### [Brief]
Please return all lines in the listing holding the word "invalid".

——

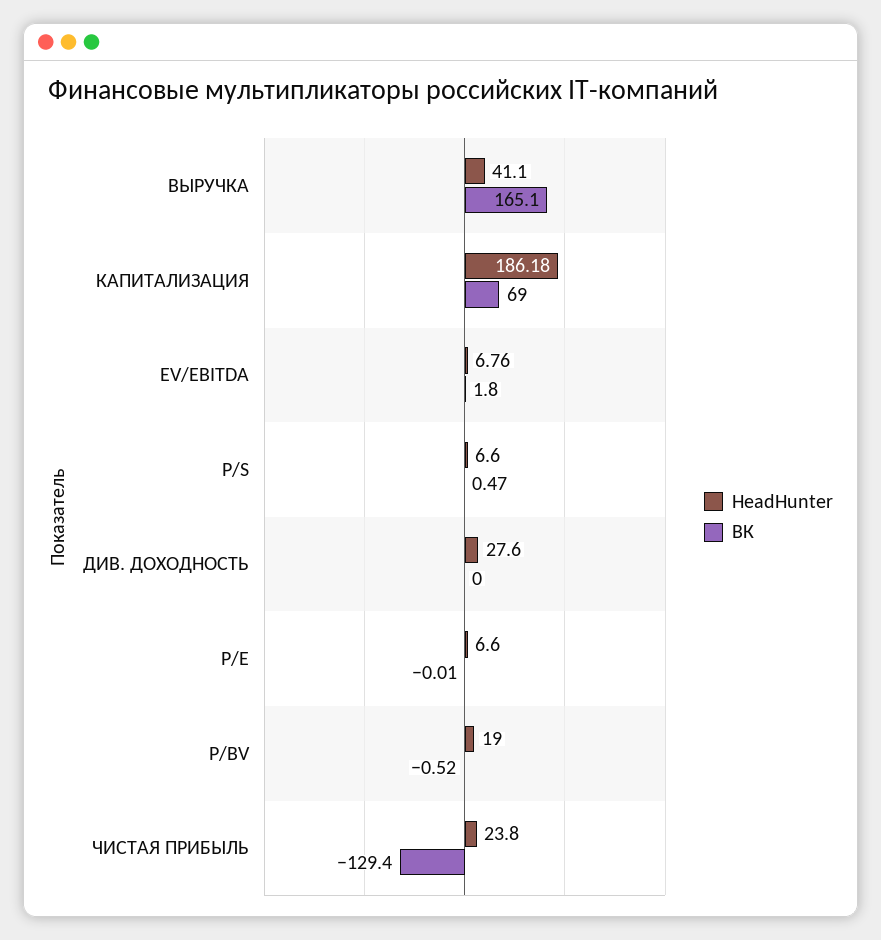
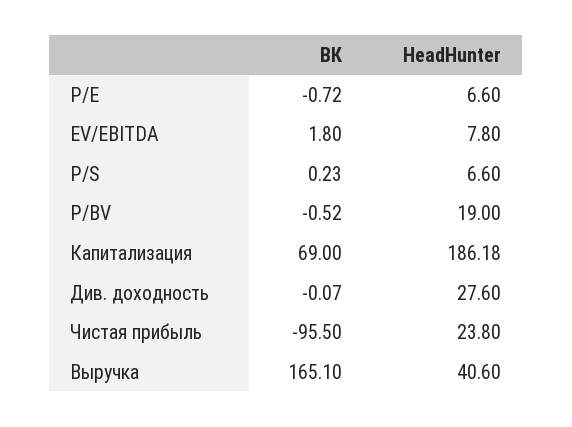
HeadHunter, ВЫРУЧКА: 41.1 -> 40.6
HeadHunter, EV/EBITDA: 6.76 -> 7.8
ВК, P/S: 0.47 -> 0.23
ВК, ДИВ. ДОХОДНОСТЬ: 0 -> -0.07
ВК, P/E: -0.01 -> -0.72
ВК, ЧИСТАЯ ПРИБЫЛЬ: -129.4 -> -95.5

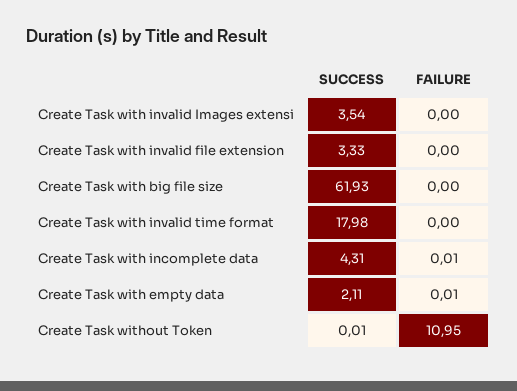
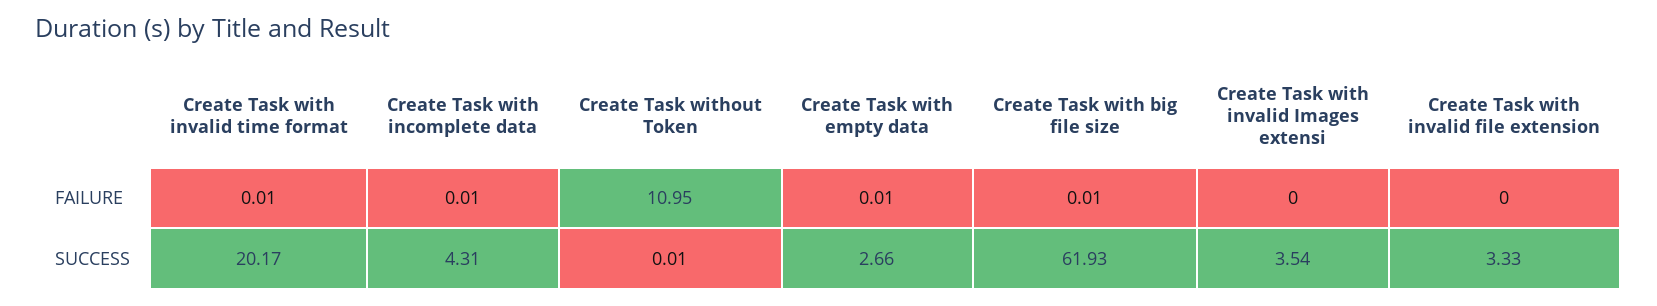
FAILURE, Create Task with big file size: 0 -> 0.01
SUCCESS, Create Task with invalid time format: 17.98 -> 20.17
FAILURE, Create Task with invalid time format: 0 -> 0.01
SUCCESS, Create Task with empty data: 2.11 -> 2.66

——

### [Written answer]
SUCCESS, Create Task with invalid time format: 17.98 -> 20.17
FAILURE, Create Task with invalid time format: 0 -> 0.01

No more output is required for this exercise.